ACUTE INFLAMMATORY LUNG INJURY AND VENTILATOR-INDUCED LUNG INJURY
Acute lung injury (ALI) is a devastating inflammatory lung syndrome with unabated lung inflammation resulting in profound leakiness of lung blood vessels and flooding of the lung with fluids from the blood, a process known as increased vascular permeability. Lung inflammation develops in response to a variety of local and systemic insults such as sepsis, trauma, pneumonia and aspiration and with its most severe form, acute respiratory distress syndrome (ARDS), afflicts approximately 250,000 patients per year in United States and carries a mortality rate of 30-40%. Virtually all ARDS patients receive mechanical ventilation (MV), a life-saving breathing device routinely used in hospitals for both simple and highly complex surgeries and in support of the majority of patients in Intensive Care Units (ICUs) with respiratory failure (unable to maintain adequate breathing). Although a necessary form of life support, over the past 2 decades, there is now unequivocal evidence that exposure to MV directly causes and/or worsens lung inflammation and injury contributing to the staggering high mortality rates in critically ill ICU patients. The ventilator produces high levels of mechanical stress which is a potent stimulus for the development of significant lung inflammation, increased vascular permeability and worsening respiratory failure, a process known as ventilator-induced lung injury. resulting in a vicious cycle often ending in death. MV contributes to extended ICU days and extraordinary healthcare costs. Currently, there are no FDA-approved drugs to reduce lung inflammation in ICU patients on MV or to limit or prevent VILI.

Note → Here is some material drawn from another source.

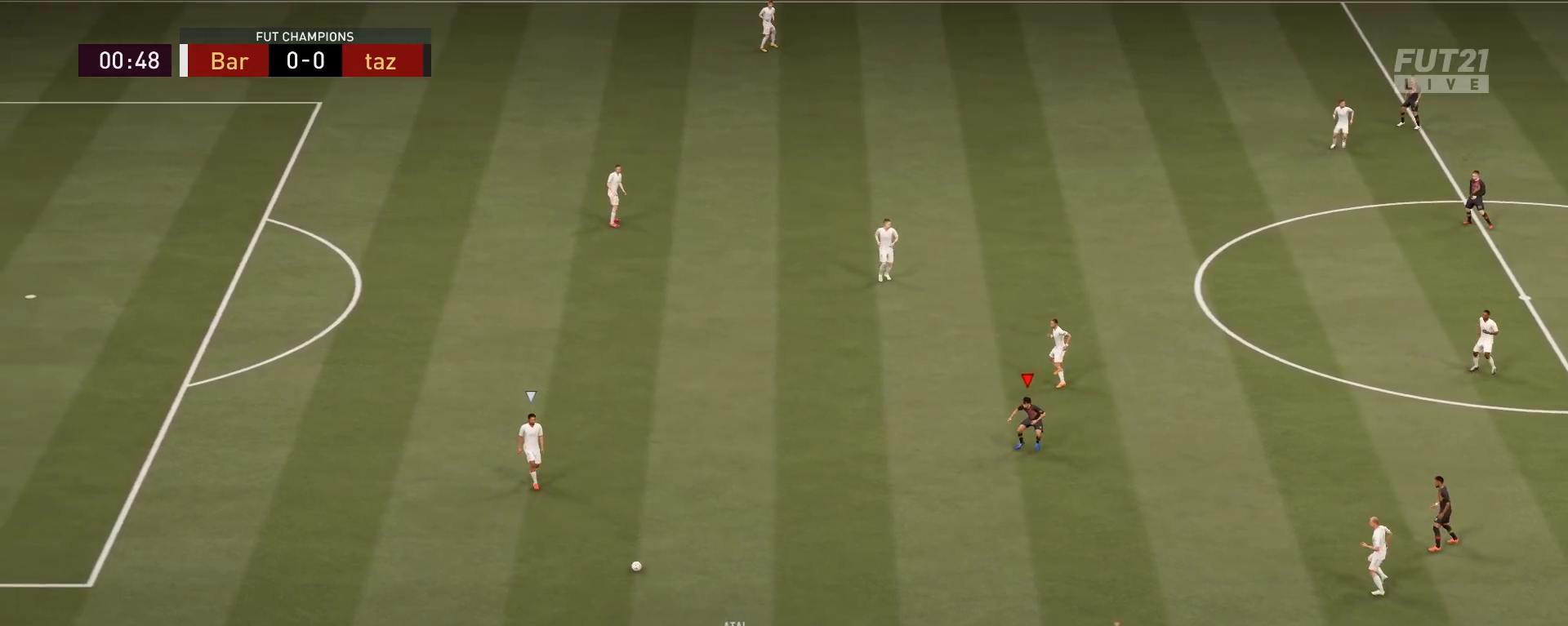
{"buttons": ["L2", "R2"], "left_stick": "up-left", "right_stick": "center", "events": []}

IDIOPATHIC PULMONARY FIBROSIS
Idiopathic pulmonary fibrosis (IPF) is a rapidly progressing and deadly lung disease characterized by excessive scar tissue formation and aberrant lung repair/remodeling that often results in fatal respiratory failure. Approximately 100,000 people are affected in the United States, and 30,000 to 40,000 new cases are diagnosed each year. Fifty percent of IPF patients die within 2 to 3 years after diagnosis. Current drugs only moderately slow the progression of the disease and no drug reverses fibrosis development. Lung transplantation is the only treatment of proven benefit but carries associated risks and is not a first-line option. Approximately 1,000 lung transplantations are performed annually in the U.S. to treat IPF, but many IPF patients are not eligible for this therapy or expire prior to receiving it. Survival after lung transplantation is only ~65% at 2 years and 39% at 5 years (7). As a result, IPF patients are burdened with high end-of-life medical costs due to healthcare resource utilization, including ICU stays. Thus, IPF remains an incurable disease with a dismal prognosis. There remains a desperate need to identify novel IPF therapies.

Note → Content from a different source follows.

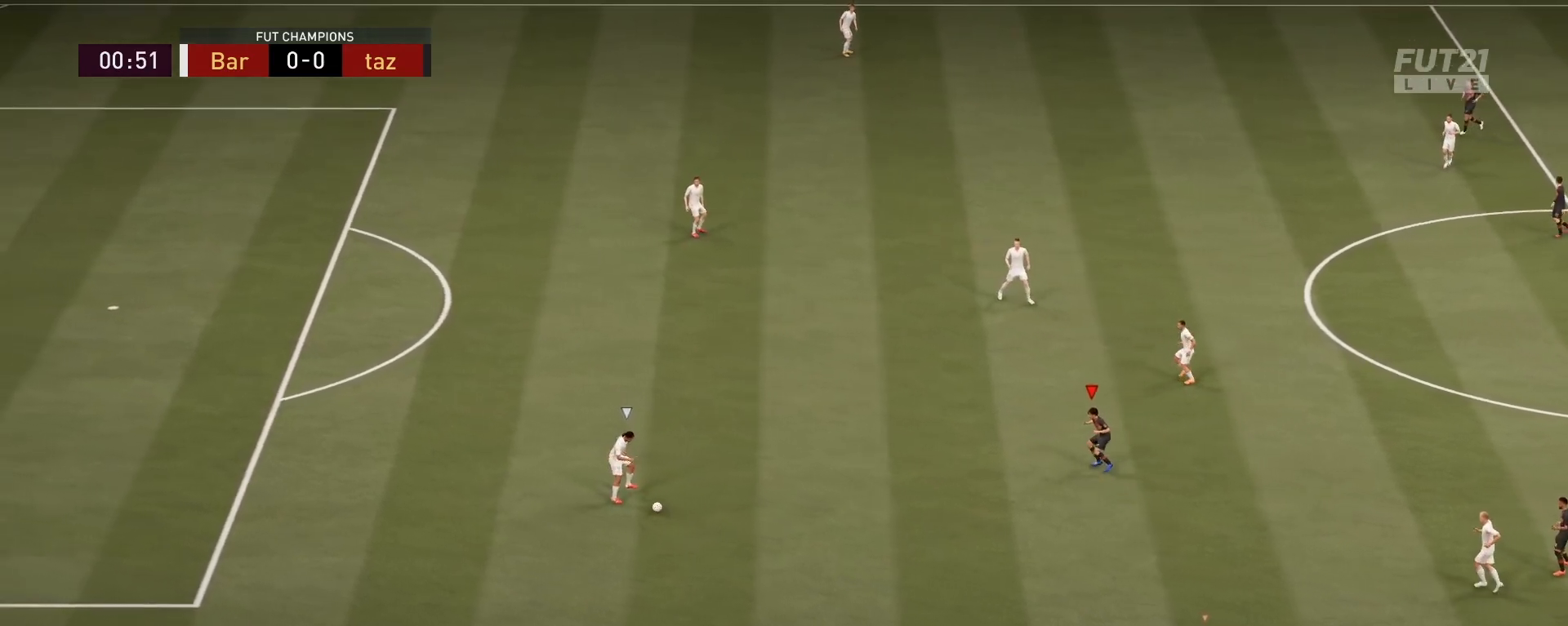
{"buttons": ["L2", "R2"], "left_stick": "up-left", "right_stick": "center", "events": []}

Pulmonary arterial hypertension (PAH) is a progressive disease) is often a fatal disease, due to the lack of effective curative therapies, caused by functional and structural changes in the lung’s blood vessels known as the pulmonary vasculature. These changes place undue strain on the heart and eventually can cause failure and death. Recent advances have solidified the role for lung inflammation in the pulmonary vascular remodeling that is essential to the development of PAH contributing directly to PAH’s unacceptably high mortality (three year survival rates of 40-60%). The mechanistic basis for severe PAH vascular remodeling and associated inflammation is poorly understood. There remains a need for improved understanding of PAH pathophysiology and a need for improved therapeutic options for these patients, as current therapies are severely limited.